This is an even-numbered year, and so it is the season of elections.
Every candidate, and every party, is seeking to make its case to the voters.
So you are going to hear a lot of things from a lot of people -- and as voters, you will get to decide whom you trust… and who will receive your vote.
That's democracy. Even when elections are hard-fought, they are peaceful. And that is something we should be proud of.
But I am seeing a disturbing trend in our politics.
I am seeing the politics of what I call "50 plus 1." Politicians aren't trying to make the best case to the broadest number of people.
They are only looking for 50% of the vote, plus one. A bare majority. Enough to win - and that's it.
And so they pursue a campaign strategy of building half a house, divided against itself.
We are seeing it in the claims that there is a "war against women." We are seeing it in race-based identity politics.
We are seeing it in attacks on the successful and the prosperous. We are seeing it in the casual attacks on minority faiths… and minority viewpoints.
It's always "us" against "them." A war that must be won. A fight that must be joined. A group that must be destroyed.

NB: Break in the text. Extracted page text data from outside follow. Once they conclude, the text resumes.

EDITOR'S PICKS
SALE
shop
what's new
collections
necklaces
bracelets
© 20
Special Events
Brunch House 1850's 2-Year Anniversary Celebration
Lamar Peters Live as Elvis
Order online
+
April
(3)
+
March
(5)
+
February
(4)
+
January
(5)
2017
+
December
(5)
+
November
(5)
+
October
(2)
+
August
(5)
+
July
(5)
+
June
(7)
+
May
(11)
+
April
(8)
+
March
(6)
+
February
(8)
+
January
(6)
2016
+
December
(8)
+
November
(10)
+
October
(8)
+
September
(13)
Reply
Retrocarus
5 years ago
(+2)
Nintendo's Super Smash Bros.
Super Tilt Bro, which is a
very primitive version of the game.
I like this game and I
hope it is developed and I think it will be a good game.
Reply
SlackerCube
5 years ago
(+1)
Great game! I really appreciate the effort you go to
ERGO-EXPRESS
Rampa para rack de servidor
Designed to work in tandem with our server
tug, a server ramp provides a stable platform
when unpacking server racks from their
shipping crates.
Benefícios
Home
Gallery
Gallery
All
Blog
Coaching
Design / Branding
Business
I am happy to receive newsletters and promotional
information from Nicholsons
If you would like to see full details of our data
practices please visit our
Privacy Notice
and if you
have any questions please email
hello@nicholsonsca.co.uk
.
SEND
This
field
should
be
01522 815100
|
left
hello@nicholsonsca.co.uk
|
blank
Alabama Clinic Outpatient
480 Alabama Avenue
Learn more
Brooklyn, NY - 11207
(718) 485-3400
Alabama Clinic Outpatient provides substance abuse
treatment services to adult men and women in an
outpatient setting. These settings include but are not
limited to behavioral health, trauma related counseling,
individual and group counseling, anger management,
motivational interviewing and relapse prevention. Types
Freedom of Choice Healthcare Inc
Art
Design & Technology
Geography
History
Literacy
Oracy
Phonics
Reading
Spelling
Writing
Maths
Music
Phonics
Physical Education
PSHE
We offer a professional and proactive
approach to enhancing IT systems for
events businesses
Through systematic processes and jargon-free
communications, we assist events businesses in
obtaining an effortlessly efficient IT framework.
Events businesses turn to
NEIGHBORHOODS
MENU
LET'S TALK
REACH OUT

Candidates say these things, hoping that their side will be motivated enough to get to 50-plus-one. Maybe it's the right strategy for a short-term victory.
But it's bad for America. And it will leave us with only half a house.
I am not naive. I know that elections are never going to be polite debates. I know that American politics can be nasty and personal.
You should have seen the debates between Thomas Jefferson and John Adams. Jefferson called Adams a hermaphrodite who didnt have the gentleness of a woman or the firmness of a man.
Adams responded, if the country elected Jefferson, they were electing a man who was a half breed whose mother was an inidian-squaw raised on hoe cakes. your women would be raped and you would see your children's head on pikes.
But when politicians say: "Vote for me, I'll crush the supporters of the other guy."… well, that's not an attack on the other candidate. It's an attack on Americans.
It is bad for America when a candidate for office says "vote for me, so rich people don't get richer." It is bad for America when someone says "vote for me, or else the entire country will look like San Francisco."
It is bad, not only because it is untrue.
It is bad, because it attacks Americans for who they are.
It turns Americans against each other. As if to support one candidate is the best way to tear down a fellow citizen.
That's not how America works. Not at its best.
We are not a zero-sum country. We don't have a limit to our wealth and potential prosperity. We don't have a ceiling on justice. We don't have a set amount of civil rights and privileges.
We are not trying to build half a house. We are not trying to limit what Americans can achieve.
And so we don't have to believe - as the politicians want us to believe - that what one of us gets, the rest of us won't have.
Our system works best when Americans all believe that their destiny is tied up in the future of the country.
All of us. Not women at the expense of men. Not African-Americans at the expense of Latinos. Not the well-to-do at the expense of the struggling.
Come November, we will have votes and we will have winning candidates.
But it would be good if after the confetti and balloons are swept away, we can still be united.
We should know that our elected leaders will represent the entire country. And we should work to build a house that doesn't need to press down on another to stand on its own.